Jan 19, 2016 09:59AM ● By Danielle Herzog

When George Behringer retired as a certified public accountant from PricewaterhouseCoopers 13 years ago, he had no idea that he’d end up busier than when he was working full-time. As Honorary Consul General of Japan at Omaha, Behringer is working daily to help bridge a greater understanding and respect for Omaha’s sister city of Shizouka, Japan.

It’s a relationship that started years before Behringer took over the position in 2010 from Dr. Ron Roskens, who served as president of the University of Nebraska system from 1977 to 1989. The partnership originated 50 years ago when the downtown Rotary Club of Omaha recognized that the city needed to become more global and move towards developing new international economic opportunities.

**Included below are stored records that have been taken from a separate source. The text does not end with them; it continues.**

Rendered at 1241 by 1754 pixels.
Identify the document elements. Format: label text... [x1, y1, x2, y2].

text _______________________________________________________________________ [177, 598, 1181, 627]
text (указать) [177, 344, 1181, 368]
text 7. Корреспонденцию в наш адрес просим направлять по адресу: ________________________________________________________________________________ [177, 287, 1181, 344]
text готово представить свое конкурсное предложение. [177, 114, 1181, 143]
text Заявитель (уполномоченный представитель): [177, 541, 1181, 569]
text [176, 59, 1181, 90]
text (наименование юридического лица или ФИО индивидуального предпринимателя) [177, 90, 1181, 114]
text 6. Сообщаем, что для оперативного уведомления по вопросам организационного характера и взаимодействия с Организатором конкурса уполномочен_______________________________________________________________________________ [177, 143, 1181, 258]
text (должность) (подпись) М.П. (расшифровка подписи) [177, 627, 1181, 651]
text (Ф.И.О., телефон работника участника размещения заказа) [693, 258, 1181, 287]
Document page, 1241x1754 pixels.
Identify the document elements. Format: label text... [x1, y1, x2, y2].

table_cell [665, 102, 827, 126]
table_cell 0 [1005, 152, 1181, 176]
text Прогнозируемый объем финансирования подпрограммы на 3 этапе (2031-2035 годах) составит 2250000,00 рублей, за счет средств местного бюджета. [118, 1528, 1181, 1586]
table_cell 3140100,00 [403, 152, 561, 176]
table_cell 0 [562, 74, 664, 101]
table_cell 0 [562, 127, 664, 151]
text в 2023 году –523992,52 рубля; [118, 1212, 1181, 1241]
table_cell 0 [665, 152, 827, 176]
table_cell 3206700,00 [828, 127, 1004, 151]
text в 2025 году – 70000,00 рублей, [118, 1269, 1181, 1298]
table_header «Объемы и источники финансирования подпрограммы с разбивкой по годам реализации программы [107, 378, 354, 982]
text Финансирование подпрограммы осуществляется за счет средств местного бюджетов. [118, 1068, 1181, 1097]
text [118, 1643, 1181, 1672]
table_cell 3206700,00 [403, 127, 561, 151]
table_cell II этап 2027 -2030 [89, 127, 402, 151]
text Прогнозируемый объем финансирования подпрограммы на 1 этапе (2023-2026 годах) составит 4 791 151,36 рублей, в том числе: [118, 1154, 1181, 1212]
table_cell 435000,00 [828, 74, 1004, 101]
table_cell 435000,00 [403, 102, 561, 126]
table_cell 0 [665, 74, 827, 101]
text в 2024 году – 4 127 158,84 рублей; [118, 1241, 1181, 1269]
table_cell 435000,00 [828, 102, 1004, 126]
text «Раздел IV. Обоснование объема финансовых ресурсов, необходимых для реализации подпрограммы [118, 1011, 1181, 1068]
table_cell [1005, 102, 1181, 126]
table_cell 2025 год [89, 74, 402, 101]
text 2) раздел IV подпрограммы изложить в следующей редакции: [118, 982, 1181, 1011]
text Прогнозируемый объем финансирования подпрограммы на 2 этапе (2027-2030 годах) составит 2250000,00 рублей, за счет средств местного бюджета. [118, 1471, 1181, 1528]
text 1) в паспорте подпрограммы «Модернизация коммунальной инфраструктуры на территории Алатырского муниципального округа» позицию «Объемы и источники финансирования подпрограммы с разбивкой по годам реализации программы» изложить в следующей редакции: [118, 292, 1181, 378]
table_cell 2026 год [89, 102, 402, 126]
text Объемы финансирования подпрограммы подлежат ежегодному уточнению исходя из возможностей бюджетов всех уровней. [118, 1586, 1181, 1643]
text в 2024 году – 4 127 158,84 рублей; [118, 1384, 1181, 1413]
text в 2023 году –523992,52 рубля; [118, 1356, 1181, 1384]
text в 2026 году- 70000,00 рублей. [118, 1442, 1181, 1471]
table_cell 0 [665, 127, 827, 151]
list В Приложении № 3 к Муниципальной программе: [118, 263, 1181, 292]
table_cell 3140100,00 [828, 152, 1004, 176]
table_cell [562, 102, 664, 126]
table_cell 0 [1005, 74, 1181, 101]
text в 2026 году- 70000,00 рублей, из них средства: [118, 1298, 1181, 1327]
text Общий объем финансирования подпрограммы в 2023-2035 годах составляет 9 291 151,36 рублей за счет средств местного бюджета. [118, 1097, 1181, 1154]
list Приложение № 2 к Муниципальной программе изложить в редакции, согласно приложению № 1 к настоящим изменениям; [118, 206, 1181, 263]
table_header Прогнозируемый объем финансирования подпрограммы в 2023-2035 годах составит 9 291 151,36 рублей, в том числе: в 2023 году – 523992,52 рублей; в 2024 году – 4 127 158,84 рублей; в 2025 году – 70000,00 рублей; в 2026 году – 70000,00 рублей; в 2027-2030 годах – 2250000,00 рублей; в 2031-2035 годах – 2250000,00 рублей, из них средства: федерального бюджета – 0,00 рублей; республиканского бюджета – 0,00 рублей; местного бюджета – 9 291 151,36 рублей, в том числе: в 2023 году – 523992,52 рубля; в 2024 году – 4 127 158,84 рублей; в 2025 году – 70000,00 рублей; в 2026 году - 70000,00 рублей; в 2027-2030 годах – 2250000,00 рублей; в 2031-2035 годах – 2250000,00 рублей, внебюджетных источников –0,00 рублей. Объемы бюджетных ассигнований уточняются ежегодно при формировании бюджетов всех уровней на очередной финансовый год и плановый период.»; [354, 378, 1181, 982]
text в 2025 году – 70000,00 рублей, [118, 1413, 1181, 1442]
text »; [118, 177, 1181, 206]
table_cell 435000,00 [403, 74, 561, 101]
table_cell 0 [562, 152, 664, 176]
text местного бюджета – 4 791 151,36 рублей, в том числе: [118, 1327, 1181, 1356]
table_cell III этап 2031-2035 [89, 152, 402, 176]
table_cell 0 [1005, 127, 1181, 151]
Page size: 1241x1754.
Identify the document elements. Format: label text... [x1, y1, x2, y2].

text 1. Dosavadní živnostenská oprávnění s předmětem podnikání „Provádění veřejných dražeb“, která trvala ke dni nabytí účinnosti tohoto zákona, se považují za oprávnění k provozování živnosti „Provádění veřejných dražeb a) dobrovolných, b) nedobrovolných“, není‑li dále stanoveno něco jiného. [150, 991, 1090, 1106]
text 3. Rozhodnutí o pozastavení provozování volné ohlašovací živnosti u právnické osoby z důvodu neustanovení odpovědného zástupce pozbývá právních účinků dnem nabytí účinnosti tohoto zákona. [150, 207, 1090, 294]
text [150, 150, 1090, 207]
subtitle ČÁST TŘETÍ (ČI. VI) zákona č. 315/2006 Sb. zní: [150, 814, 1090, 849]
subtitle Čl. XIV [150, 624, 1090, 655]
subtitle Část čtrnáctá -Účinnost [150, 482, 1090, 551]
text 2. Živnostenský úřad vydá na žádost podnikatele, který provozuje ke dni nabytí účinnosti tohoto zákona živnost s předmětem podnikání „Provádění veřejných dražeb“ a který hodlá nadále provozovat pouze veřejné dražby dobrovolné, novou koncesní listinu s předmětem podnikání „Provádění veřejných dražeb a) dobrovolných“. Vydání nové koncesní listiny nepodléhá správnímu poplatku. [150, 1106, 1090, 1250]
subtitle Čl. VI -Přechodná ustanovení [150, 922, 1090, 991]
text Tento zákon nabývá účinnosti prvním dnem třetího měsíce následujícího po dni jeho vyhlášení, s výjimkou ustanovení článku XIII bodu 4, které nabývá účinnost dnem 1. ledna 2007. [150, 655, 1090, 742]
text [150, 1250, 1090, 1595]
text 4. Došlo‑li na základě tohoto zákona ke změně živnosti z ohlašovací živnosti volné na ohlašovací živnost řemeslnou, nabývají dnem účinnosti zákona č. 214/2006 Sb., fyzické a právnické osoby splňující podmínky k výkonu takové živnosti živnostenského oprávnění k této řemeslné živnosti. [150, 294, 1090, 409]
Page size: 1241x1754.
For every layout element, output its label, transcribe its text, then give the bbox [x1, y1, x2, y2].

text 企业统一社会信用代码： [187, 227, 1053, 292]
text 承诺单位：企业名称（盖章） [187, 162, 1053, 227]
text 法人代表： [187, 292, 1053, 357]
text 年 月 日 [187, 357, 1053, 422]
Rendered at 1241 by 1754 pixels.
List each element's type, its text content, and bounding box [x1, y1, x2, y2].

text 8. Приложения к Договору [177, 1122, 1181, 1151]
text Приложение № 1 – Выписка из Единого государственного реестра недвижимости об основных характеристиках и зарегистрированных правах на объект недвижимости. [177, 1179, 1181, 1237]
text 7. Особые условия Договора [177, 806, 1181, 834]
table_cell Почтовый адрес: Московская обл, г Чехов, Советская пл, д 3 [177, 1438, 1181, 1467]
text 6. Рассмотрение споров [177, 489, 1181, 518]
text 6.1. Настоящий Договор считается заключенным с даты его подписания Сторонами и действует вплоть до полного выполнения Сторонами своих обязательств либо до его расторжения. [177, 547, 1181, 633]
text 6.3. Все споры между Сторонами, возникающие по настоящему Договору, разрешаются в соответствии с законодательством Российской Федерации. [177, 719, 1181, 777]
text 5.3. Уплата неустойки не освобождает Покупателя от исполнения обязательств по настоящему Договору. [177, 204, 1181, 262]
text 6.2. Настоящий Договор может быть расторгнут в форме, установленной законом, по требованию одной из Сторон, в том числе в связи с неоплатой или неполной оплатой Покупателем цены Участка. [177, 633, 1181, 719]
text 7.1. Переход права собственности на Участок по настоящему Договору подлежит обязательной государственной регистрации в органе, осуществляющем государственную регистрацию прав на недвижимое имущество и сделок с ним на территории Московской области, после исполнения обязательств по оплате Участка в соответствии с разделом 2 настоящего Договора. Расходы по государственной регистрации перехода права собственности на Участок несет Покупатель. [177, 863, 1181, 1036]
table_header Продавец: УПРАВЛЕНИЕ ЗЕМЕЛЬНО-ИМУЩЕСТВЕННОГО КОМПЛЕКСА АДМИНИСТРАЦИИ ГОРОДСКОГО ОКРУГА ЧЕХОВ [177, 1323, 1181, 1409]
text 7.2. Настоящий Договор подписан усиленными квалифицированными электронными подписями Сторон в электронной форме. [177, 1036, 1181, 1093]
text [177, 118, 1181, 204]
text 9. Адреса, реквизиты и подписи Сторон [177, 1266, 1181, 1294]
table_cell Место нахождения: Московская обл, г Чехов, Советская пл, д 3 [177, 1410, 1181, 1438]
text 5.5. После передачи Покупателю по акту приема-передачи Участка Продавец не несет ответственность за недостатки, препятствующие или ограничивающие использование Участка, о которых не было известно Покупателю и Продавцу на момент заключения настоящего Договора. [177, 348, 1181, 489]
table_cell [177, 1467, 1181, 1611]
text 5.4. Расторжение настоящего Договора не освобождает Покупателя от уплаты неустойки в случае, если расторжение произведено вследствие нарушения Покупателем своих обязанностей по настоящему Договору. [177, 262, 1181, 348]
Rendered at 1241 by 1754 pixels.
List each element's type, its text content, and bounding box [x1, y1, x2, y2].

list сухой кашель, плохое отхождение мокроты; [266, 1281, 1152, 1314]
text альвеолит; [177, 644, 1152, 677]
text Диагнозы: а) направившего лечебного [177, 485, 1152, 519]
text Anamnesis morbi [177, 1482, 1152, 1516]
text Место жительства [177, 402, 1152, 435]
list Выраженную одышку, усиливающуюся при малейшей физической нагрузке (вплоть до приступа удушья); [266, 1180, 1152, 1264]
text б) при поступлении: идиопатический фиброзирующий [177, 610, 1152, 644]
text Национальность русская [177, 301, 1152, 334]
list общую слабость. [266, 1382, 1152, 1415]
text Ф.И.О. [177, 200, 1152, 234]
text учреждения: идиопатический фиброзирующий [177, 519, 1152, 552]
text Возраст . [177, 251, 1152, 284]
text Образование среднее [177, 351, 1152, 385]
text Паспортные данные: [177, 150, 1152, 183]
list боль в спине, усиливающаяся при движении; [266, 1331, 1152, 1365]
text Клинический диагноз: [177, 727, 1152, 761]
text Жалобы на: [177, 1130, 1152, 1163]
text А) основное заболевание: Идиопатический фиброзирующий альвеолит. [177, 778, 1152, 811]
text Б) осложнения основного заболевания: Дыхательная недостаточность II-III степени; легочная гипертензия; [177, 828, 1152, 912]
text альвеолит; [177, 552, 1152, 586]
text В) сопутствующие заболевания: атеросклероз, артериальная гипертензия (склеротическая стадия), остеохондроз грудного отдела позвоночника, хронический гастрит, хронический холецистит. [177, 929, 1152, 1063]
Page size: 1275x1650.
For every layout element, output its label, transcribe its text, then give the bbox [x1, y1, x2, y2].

Motivated not only by the desire to understand other cultures, these forward-thinkers wanted to look at ways to expand their businesses and encourage new ventures that offered the chance for Nebraska to be an option for overseas companies.

And Shizouka seemed like the perfect match. With their main industry being that of agricultural development, Shizouka was a city with businesses and practices that aligned well with Omaha.

But that relationship didn’t come easy.

Omaha had to go through what Behringer calls a “beauty contest.” Other cities were interested in establishing that union, but Shizouka saw the great potential in Omaha and ultimately selected the city for a partnership.

It’s been a partnership that has served both cities extremely well. “Overall, Omaha’s projected a better global image as a result of the sister city relationship to welcome foreign direct investments into the Omaha area,” Behringer explains. That includes attracting companies like Gavilon, a global grain-trading business purchased by Marubeni in 2013, and Solutionary, a security services provider purchased by Nippon Telephone & Telegraph (NTT) in 2013. Both businesses were operating in Omaha prior to being acquired by Japanese companies.

Behringer’s role is that of a diplomat. After originally being recommended by Dr. Roskens, the Japanese Ministry of Foreign Affairs interviewed Behringer, then submitted his name to the U.S. Department of State for approval. He’s just been reappointed for a second term of building bridges between Nebraska and Japan.

Perhaps Behringer’s most ambitious undertaking to date is the 50th anniversary celebration occurring this year. Shizuoka has sent more than 100 emissaries to participate in the celebration, and Omaha has sent more than 60 counterparts to Japan to participate in cross-anniversary events. Following the anniversary, Behringer’s goals are to expand such initiatives as educational exchanges, cultural activities like Ikebana flower arranging, Japanese culinary arts and language programs in area high schools, and the American Japanese School in Omaha—all built on a foundation of promoting trade between Nebraska and Japan.

The program has also expanded to six other cities around the world. Omaha now also has sister city relationships in Germany (Braunschweig), Lithuania (Šiauliai), Ireland (Naas), Mexico (Xalapa), and, most recently, China (Yantai).

Behringer believes the key to a successful sister city relationship isn’t in economics or businesses, but rather the people.

“People are respectful,” he says, “and they are curious about Americans. It’s through them that the sister city relationships have been sustained. The leaders and mayor of Shizuoka have been so supportive and we are grateful for that relationship.”